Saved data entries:

▬▬▬

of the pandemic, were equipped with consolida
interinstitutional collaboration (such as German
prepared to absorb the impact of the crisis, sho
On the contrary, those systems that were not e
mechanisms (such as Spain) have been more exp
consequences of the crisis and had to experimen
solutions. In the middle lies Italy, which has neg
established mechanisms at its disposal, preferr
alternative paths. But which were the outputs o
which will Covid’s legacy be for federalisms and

▬▬▬

_What you will do:_ Show the lines where the word "such" appears in the entries.

_Problem solution:_
interinstitutional collaboration (such as German
mechanisms (such as Spain) have been more exp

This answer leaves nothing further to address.